Ella se giró lentamente hacia él, levantando la barbilla.


—Mi nombre es Paula Chaves y soy de Tennessee, no de Alabama. Y respecto a lo de morir congelada, haré lo que pueda por mantenerme abrigada, puesto que ésa parece la única opción que tengo en este momento.


«Deja que se marche. No la quieres aquí contigo, así que deja que se congele», pensó él.


—No haga tonterías. Se quedará aquí hasta que alguien venga a ayudarla —dijo y señaló su bastón—. Siento no poder ayudarla. Todavía no puedo caminar sin caerme.


Paula se cruzó de brazos y le lanzó una mirada gélida.


—¿A qué tonterías se refiere? —preguntó ella ignorando su último comentario.


—En primer lugar, a conducir con este tiempo. ¿Ha conducido bajo la nieve alguna vez?


Sus labios se tensaron.


—Lo cierto es que no. Cuando salí del motel al amanecer, no esperaba encontrarme con una nevada. Los copos comenzaron a caer cuando estaba a tan sólo sesenta kilómetros de mi destino. No pensé que se formaría una tormenta tan rápido.


Él sacudió la cabeza.


—Se quedará aquí hasta que pase la tormenta. Como verá, no hay electricidad, cosa habitual durante las tormentas —dijo y señaló la cafetera que había sobre la estufa—. Hay café si quiere.

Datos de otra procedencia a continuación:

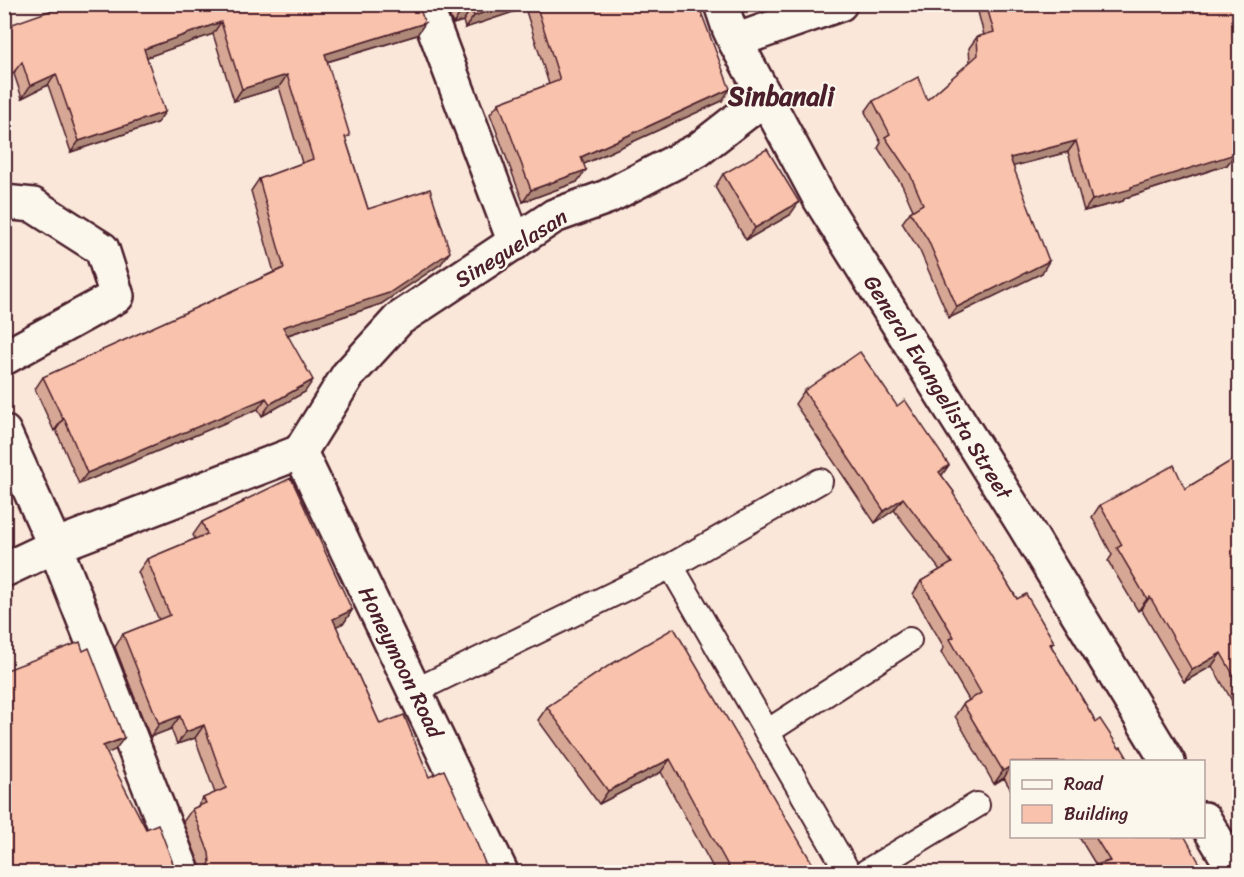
<svg xmlns="http://www.w3.org/2000/svg" width="1244" height="877" font-family="Sriracha,sans-serif">
	<style>
		.lines { fill: none; stroke-linecap: round; stroke-linejoin: round }
		.lane-casing { stroke: #4a1f2b; stroke-width: 28 }
		.street-casing { stroke: #4a1f2b; stroke-width: 38 }
		.secondary-casing { stroke: #4a1f2b; stroke-width: 38 }
		.lane { stroke: #fbf7ec; stroke-width: 24 }
		.street { stroke: #fbf7ec; stroke-width: 33 }
		.secondary { stroke: #fbf7ec; stroke-width: 33 }
		.wall { fill: #d6a794; stroke: #4a1f2b; stroke-width: 1.5 }
		.shaded-wall { fill: #ae8878; stroke: #4a1f2b; stroke-width: 1.5 }
		.building { fill: #f9c2ac; stroke: #4a1f2b; stroke-width: 1.5 }
		.labels { text-anchor: middle; dominant-baseline: central; stroke-width: 4.5; stroke-linejoin: round; paint-order: stroke }
		.street-label { font-size: 22px; fill: #4a1f2b; stroke: #fbf7ec }
		.quarter-label { font-size: 26px; font-weight: bold; fill: #4a1f2b; stroke: #fbf7ec }
	</style>
	<rect width="100%" height="100%" fill="#fae7d9"/>
	<filter id="ink" filterUnits="userSpaceOnUse"><feTurbulence type="fractalNoise" baseFrequency=".0167" numOctaves="2"/><feDisplacementMap in="SourceGraphic" scale="12" xChannelSelector="R" yChannelSelector="G"/><feConvolveMatrix kernelMatrix="1 2 1 2 8 2 1 2 1" color-interpolation-filters="sRGB"/></filter>
	<g filter="url(#ink)">
		<g class="lines">
			<defs>
				<g id="lane">
					<path d="M671,566L848,872"/>
					<path d="M415,691L671,566L820,481"/>
					<path d="M767,732L909,640"/>
					<path d="M866,872L977,805"/>
				</g>
				<g id="street">
					<path d="M425,4L515,243"/>
					<path d="M735,41L840,4"/>
					<path d="M4,202L33,205L102,249L117,296L4,358"/>
					<path d="M4,432L55,546L183,872"/>
					<path d="M300,452L348,375L399,319L554,216L607,197L698,150L766,97"/>
					<path d="M300,452L501,872"/>
					<path d="M4,570L55,546L300,452"/>
				</g>
				<g id="secondary">
					<path d="M721,4L729,28L735,41L820,199L1024,525L1168,762"/>
					<path d="M1204,819L1236,872"/>
				</g>
			</defs>
			<!-- lane casing -->
			<use href="#lane" class="lane-casing"/>
			<!-- street casing -->
			<use href="#street" class="street-casing"/>
			<!-- secondary casing -->
			<use href="#secondary" class="secondary-casing"/>
			<!-- lane -->
			<use href="#lane" class="lane"/>
			<!-- street -->
			<use href="#street" class="street"/>
			<!-- secondary -->
			<use href="#secondary" class="secondary"/>
		</g>
		<!-- wall -->
		<g class="wall">
			<path d="M69,4L417,35L327,62L346,140L368,209L441,264L381,304L288,335L305,392L262,416L258,409L79,484L56,430L54,431L35,389L43,377L274,272L251,191L259,179L302,163L279,87L234,101L213,34L147,57L157,123L71,152L48,85L22,98L14,74L36,17Z"/>
			<path d="M445,4H698L722,101L584,164L577,182L523,202L490,114L499,103L549,84L525,8L465,28L463,21L453,24Z"/>
			<path d="M976,4H1239V153L1235,154L1227,165L1125,198L1123,201L1084,211L1068,152L1013,166L1042,273L949,318L920,251L902,223L910,212L913,210L902,185L878,148L881,143L865,112L873,101L927,100L970,62L969,48L977,37L984,35Z"/>
			<path d="M723,174L790,215L746,240L715,187Z"/>
			<path d="M804,391L942,476L954,492L953,494L1017,599L1054,642L1051,646L1096,722L1119,748L1011,762V790L1004,778L994,784L955,716L963,704L969,700L941,652L944,647L913,594L921,581L940,570L894,510L875,523L795,404Z"/>
			<path d="M1239,456V713L1212,666L1184,682L1141,609L1138,611L1108,561L1112,555L1092,517L1100,505L1185,489Z"/>
			<path d="M243,501L352,610L344,623L336,626L380,724L429,777L489,873H201L200,865L183,822L192,809L197,807L203,798L215,793L195,738L177,744L171,729L150,737L115,647L123,634L159,620L138,572L147,559L195,539L193,535L202,522L241,503Z"/>
			<path d="M610,665L818,873H716L661,772L599,804L538,720L547,707Z"/>
			<path d="M1079,837H1185L1096,865Z"/>
		</g>
		<!-- shaded-wall -->
		<g class="shaded-wall">
			<path d="M508,4H527L525,8L465,28L474,16Z"/>
			<path d="M471,9L463,21L453,24L461,12Z"/>
			<path d="M221,22L213,34L136,61L144,49Z"/>
			<path d="M425,23L417,35L316,65L325,54Z"/>
			<path d="M56,74L48,85L22,98L30,86Z"/>
			<path d="M287,75L279,87L234,101L242,89Z"/>
			<path d="M730,89L722,101L573,169L581,157Z"/>
			<path d="M165,112L157,123L71,152L79,141Z"/>
			<path d="M1076,141L1068,152L1003,169L1010,158Z"/>
			<path d="M1239,144V153L1235,154L1227,165L1125,198L1123,201L1084,211L1092,200L1131,187L1233,145Z"/>
			<path d="M586,170L577,182L523,202L531,190Z"/>
			<path d="M799,202L790,215L746,240L755,228Z"/>
			<path d="M450,252L441,264L381,304L275,339L283,327Z"/>
			<path d="M1049,261L1042,273L949,318L957,307Z"/>
			<path d="M313,380L305,392L262,416L270,404Z"/>
			<path d="M266,398L258,409L79,484L87,473Z"/>
			<path d="M64,418L56,430L54,431L63,419Z"/>
			<path d="M949,465L940,478L939,472Z"/>
			<path d="M903,498L894,510L875,523L884,511Z"/>
			<path d="M11,504L4,512V506Z"/>
			<path d="M1150,597L1141,609L1138,611L1147,599Z"/>
			<path d="M12,602L4,612V607Z"/>
			<path d="M352,610L344,623L325,631L333,619Z"/>
			<path d="M1221,653L1212,666L1184,682L1192,670Z"/>
			<path d="M180,716L171,729L150,737L159,724Z"/>
			<path d="M204,725L195,738L177,744L186,732Z"/>
			<path d="M124,738L115,750L94,759L103,746Z"/>
			<path d="M670,759L661,772L599,804L608,791Z"/>
			<path d="M1011,766L1004,778L994,784L1003,771Z"/>
		</g>
		<!-- building -->
		<g class="building">
			<path d="M69,4H418L425,23L325,54L350,136L345,137L368,209L430,189L450,252L389,293L283,327L313,380L270,404L266,398L87,473L64,418L63,419L43,377L284,268L259,179L313,159L287,75L242,89L221,22L144,49L165,112L79,141L56,74L30,86L22,62L4,84V27Z"/>
			<path d="M458,4H508L474,16L471,9L461,12Z"/>
			<path d="M536,4H698L730,89L581,157L586,170L531,190L499,103L560,80Z"/>
			<path d="M986,4H1239V144L1233,145L1235,154L1131,187V189L1092,200L1076,141L1010,158L1049,261L957,307L928,240L910,212L923,204L910,174L885,137L890,134L873,101L918,77L927,100L978,55L977,37L994,32Z"/>
			<path d="M767,149L799,202L755,228L723,174Z"/>
			<path d="M860,352L897,406L905,400L949,465L939,472L954,492L953,493L1017,599L1026,594L1054,642L1050,644L1096,722L1100,719L1119,748L1121,747L1130,762H1011V766L1003,771L963,704L981,693L950,639L954,637L921,581L952,563L903,498L884,511L804,391Z"/>
			<path d="M1239,456V685L1221,653L1192,670L1150,597L1147,599L1117,548L1122,545L1100,505L1174,465L1185,489Z"/>
			<path d="M291,478L352,610L333,619L380,724L404,715L429,777L444,770L468,822L489,873H204L207,871L210,862L209,853L192,809L206,803L203,798L226,788L204,725L186,732L180,716L159,724L123,634L170,615L147,559L207,534L202,522L244,502L243,501Z"/>
			<path d="M4,489L11,504L4,506Z"/>
			<path d="M4,592L12,602L4,607Z"/>
			<path d="M674,628L818,873H732L670,759L608,791L547,707L610,665Z"/>
			<path d="M80,642L83,651L89,648L124,738L103,746L146,829L158,824L174,866L179,873H4V671Z"/>
			<path d="M1095,837H1185L1205,873H1071L1110,861Z"/>
		</g>
	</g>
	<g class="labels">
		<!-- street labels -->
		<g class="street-label">
			<text transform="translate(511 248) rotate(-32)">Sineguelasan</text>
			<text transform="translate(938 387) rotate(58)">General Evangelista Street</text>
			<text transform="translate(401 662) rotate(64)">Honeymoon Road</text>
		</g>
		<!-- quarter labels -->
		<g class="quarter-label">
			<text x="781" y="96">Sinbanali</text>
		</g>
	</g>
	<!-- margin -->
	<rect width="1244" height="877" fill="none" stroke="#fbf7ec" stroke-width="24"/>
	<rect x="12" y="12" width="1220" height="853" fill="none" stroke="#4a1f2b" stroke-width="2" filter="url(#ink)"/>
	<!-- legend -->
	<rect x="1010" y="760" width="195" height="78" fill="#fbf7ec" stroke="#b4a19f" stroke-width="1.5"/>
	<rect x="1022" y="780" width="30" height="9" fill="#fbf7ec" stroke="#b4a19f" stroke-width="1.5"/>
	<text x="1064" y="790" font-size="18" fill="#4a1f2b">Road</text>
	<rect x="1022" y="805" width="30" height="18" fill="#f9c2ac" stroke="#b4a19f" stroke-width="1.5"/>
	<text x="1064" y="820" font-size="18" fill="#4a1f2b">Building</text>
</svg>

Ella asintió y se acercó a la estufa para calentarse las manos. Él tomó su bastón y fue a la cocina para llevarle una taza. Ella se sirvió café y se acercó a la mesa para dejar su taza en el extremo opuesto a él. En lugar de sentarse, miró alrededor de la habitación.


—¿Puedo usar el baño?


El señaló con la barbilla hacia una puerta.


—Está ahí.


Ella atravesó la cocina, abrió la puerta del cuarto de baño y entró.


¿Qué demonios iba a hacer con aquella mujer? No podía dejar que saliera a la tormenta y se helara. Pero tampoco la quería allí. En aquella cabaña, que se utilizaba como refugio de cazadores, no había intimidad.


Había ido hasta allí por propia decisión. Quería estar completamente recuperado antes de enfrentarse al mundo exterior y necesitaba estar solo para luchar contra sus propios demonios.